• _Trecho da página_:
--------------------------------------------------
Tivesse juízo e inteligência eu
deveria era ter apeado deste trem. Nunca mais embarcar nele, deixar prá lá
viagens que não endereçam a canto algum. Vazios itinerários, tortuosas curvas,
desfiladeiros infinitos, quedas de árvores, pedras enormes e pedregulhos sobre
a via.
Mesmo que seja possível percorrer
toda a composição, indo de vagão a vagão, jamais se terá clareza de todas as
nuances de cada ambiente visitado, o que há debaixo de cada banco, naqueles
maleiros reservados e com suas chaves guardadas por sabe-se lá quem.
Melhor fazer o percurso a pé, como
tantos outros, mesmo que à deriva ou conforme a direção que o nariz aponta, sem
sequer olhar para o lado ou para o trem que segue desgovernado.
--------------------------------------------------
• _Trecho dos dados_:
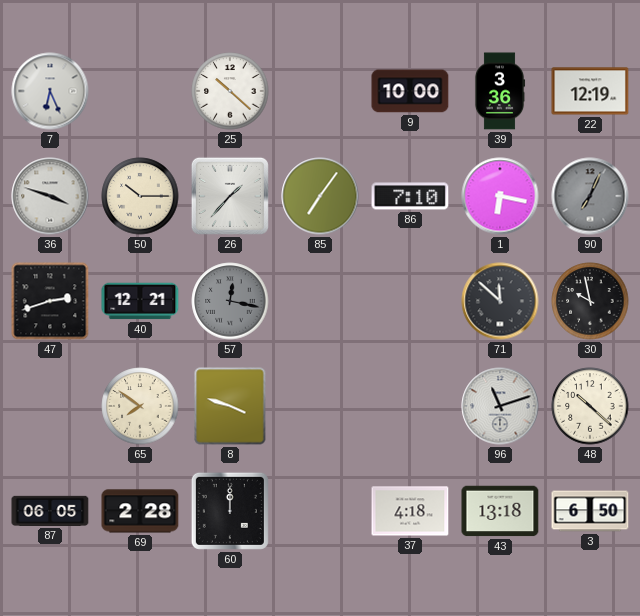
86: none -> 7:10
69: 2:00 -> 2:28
--------------------------------------------------
• _Instruções de trabalho_:
1: Liste todos os itens enumerados na frase do trecho da página que começa com "Vazios itinerários".
2: Reescreva de forma mais curta o parágrafo do trecho da página que começa com "Mesmo que seja possível percorrer", mantendo as ideias principais.

• _Respostas esperadas_:
1:
- vazios itinerários
- tortuosas curvas
- desfiladeiros infinitos
- quedas de árvores
- pedras enormes
- pedregulhos sobre a via

2: Mesmo que se percorram todos os vagões, nunca se conhecerão todos os detalhes de cada ambiente: o que há sob os bancos ou nos maleiros trancados, cujas chaves não se sabe quem guarda.